## Text to read:
——————
You may choose a simple lockbox in a hotel for your wallet, a larger safe in your house for some home valuables, or a safety deposit in a bank vault for significant savings or documents that need fire protection, etc. In any of these cases you will consider that an attacker would first have to break the box to get to your valuables, and you will consider how difficult it is to break into the box. Is a crowbar enough (low energy), or does it require heavy duty drilling (slightly higher energy), and if someone uses a moderate energy method, like dropping the box off a building or a blowtorch, will it result in the destruction of its contents? In all these situations, you will consider the cost of the attack vs the potential gain, and the attacker will also consider, whether a higher energy attack (which may be available) could ultimately destroy the contents. These considerations are all strictly in terms of energy trade off, or effort and risk vs reward. Simple enough.
What about a safety deposit box in a bank? How does the energy tradeoff look there? Whatever you would put in that deposit box surely isn’t worthwhile to rob a bank for, so you choose to pay a little rent to piggyback on the bank’s energy intensive physical security apparatus.
Now we are ready to take a look at a more complex system.
Example 2. Fort Knox.
——————
## Dataset content:

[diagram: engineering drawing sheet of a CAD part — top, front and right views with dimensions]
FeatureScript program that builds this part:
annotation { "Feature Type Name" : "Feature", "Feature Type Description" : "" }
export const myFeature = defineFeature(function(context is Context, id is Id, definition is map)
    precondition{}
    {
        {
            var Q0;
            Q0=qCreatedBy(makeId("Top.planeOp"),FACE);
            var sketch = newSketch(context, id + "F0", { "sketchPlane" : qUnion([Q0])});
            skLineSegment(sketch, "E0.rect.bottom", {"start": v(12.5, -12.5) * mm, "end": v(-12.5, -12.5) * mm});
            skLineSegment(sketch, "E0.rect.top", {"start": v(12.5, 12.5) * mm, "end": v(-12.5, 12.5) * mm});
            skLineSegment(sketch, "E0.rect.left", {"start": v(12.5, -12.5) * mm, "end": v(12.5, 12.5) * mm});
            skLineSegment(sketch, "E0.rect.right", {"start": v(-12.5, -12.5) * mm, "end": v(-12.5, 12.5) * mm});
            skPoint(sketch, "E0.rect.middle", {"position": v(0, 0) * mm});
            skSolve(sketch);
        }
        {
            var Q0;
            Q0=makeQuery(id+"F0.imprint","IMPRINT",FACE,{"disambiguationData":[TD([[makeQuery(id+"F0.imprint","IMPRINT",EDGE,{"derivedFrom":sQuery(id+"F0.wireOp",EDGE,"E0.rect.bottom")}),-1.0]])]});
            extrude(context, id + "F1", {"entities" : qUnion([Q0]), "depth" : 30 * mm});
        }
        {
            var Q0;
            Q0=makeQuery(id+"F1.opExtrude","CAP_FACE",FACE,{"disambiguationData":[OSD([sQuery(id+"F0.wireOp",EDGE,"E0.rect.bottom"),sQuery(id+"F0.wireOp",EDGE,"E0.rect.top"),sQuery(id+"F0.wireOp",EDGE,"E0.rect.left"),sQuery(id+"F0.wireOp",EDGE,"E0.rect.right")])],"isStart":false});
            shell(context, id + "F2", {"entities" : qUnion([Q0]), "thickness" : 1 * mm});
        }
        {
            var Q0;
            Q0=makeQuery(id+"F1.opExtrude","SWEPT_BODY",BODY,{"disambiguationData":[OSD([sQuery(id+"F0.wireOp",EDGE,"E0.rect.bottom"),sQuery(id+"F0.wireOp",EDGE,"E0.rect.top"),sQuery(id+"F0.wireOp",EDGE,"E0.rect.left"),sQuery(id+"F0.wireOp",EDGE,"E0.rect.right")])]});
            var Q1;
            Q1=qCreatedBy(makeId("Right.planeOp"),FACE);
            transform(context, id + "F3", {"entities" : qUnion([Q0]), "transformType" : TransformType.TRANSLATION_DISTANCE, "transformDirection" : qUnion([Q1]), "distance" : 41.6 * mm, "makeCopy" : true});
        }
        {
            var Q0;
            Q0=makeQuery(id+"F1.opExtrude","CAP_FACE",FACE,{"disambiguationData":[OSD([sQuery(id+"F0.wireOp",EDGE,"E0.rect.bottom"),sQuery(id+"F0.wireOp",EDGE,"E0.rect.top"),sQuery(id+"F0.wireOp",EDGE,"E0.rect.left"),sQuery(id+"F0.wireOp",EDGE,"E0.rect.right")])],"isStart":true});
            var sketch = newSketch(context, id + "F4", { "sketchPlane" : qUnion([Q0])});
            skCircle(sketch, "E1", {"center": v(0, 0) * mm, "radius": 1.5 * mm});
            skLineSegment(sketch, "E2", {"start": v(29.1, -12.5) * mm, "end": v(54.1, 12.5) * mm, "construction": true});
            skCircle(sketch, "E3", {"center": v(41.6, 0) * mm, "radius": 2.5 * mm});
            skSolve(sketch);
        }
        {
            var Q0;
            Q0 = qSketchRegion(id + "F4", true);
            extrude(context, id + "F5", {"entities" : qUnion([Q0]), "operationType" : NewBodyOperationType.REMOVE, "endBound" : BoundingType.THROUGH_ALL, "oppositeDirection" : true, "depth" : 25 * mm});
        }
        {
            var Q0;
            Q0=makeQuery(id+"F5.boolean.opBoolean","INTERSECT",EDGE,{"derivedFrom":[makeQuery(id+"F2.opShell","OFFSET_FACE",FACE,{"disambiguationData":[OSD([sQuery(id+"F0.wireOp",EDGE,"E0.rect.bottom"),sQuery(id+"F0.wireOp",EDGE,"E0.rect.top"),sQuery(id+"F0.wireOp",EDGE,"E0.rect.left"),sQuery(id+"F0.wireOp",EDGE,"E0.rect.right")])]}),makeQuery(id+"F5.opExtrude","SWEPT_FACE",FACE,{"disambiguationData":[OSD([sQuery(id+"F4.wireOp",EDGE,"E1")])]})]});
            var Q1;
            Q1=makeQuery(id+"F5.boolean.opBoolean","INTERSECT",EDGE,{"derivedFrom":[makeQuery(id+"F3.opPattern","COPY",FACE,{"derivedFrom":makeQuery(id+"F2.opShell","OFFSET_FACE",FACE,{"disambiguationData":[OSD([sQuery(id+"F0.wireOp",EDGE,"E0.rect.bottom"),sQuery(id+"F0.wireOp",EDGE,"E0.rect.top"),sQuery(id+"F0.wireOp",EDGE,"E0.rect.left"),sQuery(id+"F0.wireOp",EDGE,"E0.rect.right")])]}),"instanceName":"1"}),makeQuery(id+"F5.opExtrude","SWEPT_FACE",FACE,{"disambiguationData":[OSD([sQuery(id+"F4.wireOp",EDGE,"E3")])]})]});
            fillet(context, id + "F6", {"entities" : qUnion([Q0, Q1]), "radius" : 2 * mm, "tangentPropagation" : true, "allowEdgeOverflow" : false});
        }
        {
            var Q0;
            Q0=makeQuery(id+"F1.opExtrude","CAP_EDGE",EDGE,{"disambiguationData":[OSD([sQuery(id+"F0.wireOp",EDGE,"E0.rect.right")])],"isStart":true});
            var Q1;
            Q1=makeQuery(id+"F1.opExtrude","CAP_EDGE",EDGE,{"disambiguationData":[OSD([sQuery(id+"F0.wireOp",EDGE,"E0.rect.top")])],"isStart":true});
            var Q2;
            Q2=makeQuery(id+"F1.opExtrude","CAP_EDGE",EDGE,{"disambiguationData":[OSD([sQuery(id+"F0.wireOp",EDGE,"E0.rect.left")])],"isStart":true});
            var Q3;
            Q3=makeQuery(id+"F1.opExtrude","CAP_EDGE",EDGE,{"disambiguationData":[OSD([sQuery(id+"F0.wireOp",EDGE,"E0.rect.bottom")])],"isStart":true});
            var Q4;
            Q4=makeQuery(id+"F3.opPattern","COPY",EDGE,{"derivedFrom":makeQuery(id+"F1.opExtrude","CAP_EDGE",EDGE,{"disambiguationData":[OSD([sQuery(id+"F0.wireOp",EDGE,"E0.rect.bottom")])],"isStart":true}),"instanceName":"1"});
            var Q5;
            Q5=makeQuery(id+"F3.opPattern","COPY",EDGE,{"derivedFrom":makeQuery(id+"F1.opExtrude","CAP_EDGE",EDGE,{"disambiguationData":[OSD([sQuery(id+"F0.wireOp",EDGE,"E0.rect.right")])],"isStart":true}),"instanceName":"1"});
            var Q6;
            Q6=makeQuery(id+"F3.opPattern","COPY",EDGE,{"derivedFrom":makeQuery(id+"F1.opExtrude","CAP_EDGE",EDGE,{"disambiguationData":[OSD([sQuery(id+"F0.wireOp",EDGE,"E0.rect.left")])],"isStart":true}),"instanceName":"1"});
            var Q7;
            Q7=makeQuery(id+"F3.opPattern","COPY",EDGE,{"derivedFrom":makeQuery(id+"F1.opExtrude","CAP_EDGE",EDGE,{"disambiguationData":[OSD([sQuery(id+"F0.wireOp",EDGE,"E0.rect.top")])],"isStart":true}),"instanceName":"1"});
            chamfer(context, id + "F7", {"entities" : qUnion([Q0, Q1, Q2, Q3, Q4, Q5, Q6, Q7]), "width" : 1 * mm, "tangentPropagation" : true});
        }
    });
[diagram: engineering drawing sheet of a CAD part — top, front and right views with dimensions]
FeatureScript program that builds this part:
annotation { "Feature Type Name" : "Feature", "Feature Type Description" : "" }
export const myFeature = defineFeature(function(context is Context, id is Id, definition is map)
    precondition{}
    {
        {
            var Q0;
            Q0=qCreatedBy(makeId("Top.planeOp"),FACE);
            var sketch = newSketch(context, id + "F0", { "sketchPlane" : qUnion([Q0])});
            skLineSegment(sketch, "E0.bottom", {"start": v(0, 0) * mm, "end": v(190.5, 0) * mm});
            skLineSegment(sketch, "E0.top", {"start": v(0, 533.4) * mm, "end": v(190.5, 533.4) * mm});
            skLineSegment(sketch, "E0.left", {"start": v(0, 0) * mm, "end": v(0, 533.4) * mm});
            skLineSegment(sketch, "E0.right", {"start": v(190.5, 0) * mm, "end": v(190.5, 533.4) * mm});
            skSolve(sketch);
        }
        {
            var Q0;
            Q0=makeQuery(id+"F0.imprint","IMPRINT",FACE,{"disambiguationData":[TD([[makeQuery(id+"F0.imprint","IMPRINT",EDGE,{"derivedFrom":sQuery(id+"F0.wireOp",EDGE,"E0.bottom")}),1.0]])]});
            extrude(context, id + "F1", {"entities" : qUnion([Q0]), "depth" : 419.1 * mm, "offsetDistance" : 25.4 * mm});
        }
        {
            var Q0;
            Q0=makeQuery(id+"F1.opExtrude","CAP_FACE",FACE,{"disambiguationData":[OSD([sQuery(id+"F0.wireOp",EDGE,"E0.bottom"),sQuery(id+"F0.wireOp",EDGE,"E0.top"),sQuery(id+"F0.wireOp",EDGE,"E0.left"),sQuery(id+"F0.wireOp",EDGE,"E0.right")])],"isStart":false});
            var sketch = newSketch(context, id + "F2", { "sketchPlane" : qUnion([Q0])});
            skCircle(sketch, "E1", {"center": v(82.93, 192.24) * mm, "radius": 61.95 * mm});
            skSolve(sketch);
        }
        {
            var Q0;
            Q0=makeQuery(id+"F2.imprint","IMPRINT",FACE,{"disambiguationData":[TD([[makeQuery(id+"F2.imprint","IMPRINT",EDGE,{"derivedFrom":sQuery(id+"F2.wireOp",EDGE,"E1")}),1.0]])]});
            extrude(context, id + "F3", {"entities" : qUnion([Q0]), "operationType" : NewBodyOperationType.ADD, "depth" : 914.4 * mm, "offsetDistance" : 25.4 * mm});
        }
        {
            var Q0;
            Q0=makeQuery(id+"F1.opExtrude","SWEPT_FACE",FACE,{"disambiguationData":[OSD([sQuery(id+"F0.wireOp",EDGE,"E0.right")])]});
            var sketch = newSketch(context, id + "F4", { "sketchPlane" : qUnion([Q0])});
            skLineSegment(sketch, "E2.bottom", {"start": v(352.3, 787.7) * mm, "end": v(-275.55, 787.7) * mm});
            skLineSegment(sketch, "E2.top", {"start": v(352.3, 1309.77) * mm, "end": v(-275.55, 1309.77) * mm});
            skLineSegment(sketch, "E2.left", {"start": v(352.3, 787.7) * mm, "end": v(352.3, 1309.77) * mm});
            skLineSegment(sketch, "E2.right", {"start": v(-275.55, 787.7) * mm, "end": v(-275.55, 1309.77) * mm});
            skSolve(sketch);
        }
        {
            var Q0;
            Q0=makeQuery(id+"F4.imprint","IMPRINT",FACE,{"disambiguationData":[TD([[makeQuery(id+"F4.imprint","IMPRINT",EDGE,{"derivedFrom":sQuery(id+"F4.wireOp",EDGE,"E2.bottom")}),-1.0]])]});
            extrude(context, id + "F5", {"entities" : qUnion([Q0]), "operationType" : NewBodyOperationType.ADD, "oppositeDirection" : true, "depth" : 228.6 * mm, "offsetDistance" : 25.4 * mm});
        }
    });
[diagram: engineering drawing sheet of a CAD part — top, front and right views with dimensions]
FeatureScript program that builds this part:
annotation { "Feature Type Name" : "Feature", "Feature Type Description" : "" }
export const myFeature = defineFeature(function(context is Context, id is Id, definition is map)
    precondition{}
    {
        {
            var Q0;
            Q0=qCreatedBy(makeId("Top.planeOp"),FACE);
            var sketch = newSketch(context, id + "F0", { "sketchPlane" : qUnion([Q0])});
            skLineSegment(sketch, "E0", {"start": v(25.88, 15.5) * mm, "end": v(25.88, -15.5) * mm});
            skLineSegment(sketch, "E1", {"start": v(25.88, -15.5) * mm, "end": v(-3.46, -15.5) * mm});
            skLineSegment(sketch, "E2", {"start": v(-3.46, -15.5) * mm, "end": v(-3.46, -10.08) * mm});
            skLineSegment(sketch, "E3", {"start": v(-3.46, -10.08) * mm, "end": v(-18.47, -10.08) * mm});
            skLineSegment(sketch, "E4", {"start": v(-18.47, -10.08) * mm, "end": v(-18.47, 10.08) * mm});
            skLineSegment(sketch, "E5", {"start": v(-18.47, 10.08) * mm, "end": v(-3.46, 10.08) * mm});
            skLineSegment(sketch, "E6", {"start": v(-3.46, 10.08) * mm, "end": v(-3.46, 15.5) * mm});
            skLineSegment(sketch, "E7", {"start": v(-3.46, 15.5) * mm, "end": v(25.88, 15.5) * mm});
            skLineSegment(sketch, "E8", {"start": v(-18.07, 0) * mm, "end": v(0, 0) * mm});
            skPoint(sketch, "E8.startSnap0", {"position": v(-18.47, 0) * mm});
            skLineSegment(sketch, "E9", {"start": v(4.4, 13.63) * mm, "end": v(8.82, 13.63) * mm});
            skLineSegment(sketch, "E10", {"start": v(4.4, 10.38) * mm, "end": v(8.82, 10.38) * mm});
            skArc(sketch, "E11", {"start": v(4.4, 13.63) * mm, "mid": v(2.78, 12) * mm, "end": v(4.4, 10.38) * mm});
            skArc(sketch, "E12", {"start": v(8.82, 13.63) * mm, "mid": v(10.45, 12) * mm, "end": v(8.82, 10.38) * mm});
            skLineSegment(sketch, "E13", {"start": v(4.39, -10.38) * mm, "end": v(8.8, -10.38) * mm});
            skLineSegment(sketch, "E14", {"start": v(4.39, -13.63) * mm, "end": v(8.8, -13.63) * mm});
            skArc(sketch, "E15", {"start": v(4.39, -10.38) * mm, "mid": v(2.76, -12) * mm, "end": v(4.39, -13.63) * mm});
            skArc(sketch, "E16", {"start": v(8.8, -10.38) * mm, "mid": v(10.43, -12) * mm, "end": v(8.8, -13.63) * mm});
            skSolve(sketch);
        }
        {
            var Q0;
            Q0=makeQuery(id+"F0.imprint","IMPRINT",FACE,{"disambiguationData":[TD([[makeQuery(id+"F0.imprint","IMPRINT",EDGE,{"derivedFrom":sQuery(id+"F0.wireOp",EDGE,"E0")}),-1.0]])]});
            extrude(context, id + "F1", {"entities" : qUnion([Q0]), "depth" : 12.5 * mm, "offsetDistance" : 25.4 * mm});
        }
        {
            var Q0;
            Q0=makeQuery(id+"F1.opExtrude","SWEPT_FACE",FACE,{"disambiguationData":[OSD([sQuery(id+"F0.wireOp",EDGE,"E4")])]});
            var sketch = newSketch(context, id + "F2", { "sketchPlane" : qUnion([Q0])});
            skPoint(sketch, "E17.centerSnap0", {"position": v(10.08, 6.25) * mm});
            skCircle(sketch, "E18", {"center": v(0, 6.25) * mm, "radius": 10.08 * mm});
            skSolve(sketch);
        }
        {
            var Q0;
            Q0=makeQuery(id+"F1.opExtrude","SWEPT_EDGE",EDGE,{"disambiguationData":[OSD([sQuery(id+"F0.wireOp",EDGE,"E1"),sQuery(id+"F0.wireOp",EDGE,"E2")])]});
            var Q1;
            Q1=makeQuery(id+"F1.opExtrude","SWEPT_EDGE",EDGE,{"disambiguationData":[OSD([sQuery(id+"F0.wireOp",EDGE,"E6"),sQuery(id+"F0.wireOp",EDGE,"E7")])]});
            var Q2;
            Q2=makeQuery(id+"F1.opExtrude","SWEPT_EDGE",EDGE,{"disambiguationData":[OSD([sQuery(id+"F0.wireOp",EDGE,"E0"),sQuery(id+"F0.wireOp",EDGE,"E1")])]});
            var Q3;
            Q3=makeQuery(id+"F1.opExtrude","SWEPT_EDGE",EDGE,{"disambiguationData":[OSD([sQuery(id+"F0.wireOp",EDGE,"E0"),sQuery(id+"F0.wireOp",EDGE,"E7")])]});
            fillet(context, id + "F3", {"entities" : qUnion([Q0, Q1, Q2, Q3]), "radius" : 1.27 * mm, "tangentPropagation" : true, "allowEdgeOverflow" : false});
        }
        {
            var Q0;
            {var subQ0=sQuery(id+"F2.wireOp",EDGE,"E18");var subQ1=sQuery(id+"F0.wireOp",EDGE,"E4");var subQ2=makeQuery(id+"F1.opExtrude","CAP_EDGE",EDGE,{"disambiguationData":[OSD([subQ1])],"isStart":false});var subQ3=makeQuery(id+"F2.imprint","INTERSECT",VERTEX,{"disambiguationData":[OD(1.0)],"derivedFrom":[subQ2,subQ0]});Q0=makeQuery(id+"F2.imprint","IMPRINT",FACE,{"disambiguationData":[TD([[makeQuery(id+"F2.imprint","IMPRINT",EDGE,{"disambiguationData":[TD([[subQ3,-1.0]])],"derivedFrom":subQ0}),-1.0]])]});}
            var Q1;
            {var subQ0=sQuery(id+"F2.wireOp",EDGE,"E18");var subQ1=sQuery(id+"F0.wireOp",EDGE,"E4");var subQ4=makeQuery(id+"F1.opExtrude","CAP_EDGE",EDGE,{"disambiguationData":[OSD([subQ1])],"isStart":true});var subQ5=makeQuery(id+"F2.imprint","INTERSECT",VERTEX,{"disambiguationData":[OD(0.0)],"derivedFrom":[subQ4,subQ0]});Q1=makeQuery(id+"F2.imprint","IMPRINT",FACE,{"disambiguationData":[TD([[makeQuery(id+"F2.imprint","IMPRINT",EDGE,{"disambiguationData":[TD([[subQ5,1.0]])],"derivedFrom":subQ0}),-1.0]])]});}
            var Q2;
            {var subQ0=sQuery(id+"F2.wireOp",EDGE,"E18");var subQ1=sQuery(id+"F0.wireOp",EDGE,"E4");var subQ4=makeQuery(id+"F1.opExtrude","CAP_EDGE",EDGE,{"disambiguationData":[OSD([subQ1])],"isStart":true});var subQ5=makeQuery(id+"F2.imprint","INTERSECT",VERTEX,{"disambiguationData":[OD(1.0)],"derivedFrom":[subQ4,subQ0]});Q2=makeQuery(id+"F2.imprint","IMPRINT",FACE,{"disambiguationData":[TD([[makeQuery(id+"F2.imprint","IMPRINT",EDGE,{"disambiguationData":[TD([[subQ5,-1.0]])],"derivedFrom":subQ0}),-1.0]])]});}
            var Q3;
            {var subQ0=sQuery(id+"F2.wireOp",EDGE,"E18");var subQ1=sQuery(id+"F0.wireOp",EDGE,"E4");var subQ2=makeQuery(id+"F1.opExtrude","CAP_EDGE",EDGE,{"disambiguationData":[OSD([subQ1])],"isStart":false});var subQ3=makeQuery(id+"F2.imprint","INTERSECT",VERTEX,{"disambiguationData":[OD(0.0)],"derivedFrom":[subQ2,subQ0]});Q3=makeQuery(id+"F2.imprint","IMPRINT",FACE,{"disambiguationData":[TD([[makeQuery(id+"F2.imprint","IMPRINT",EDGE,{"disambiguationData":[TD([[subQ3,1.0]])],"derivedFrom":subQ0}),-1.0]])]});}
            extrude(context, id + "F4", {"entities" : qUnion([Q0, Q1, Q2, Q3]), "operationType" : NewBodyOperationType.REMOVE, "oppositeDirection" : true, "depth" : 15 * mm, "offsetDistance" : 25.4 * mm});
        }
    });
——————
## What this task involves:
Please continue the passage on the energy cost of breaking into safes and vaults, starting right after "Example 2. Fort Knox."

## Output for this task:
Let’s consider robbing Fort Knox as there is some evidence that it contains substantial stores of gold.
There are a lot of very durable valuables in the Fort Knox vault, so a high enough energy assault should make the attack worthwhile. You might even say that the energy of the attack (like a bunch of powerful bombs) could be considerable to still yield good access to the contents, even if they do get dispersed a bit during the attack. You should be imagining a scene with dazed pedestrians wandering around a messy street scene picking up pieces of gold and catching hundred dollar bills fluttering in the breeze.
There is a catch, however. Fort Knox is protected by a security apparatus that starts with guards, continues through a police force in the area (making carrying the gold off difficult), and ultimately the US military might. The US military apparatus is an extremely high energy security system that is too big to try to overthrow for the possibly underwhelming amount of gold in Fort Knox, so the energy trade off suggests that it’s not worth it to attack Fort Knox’s high energy barrier outright under any circumstances.
That’s not the whole story though.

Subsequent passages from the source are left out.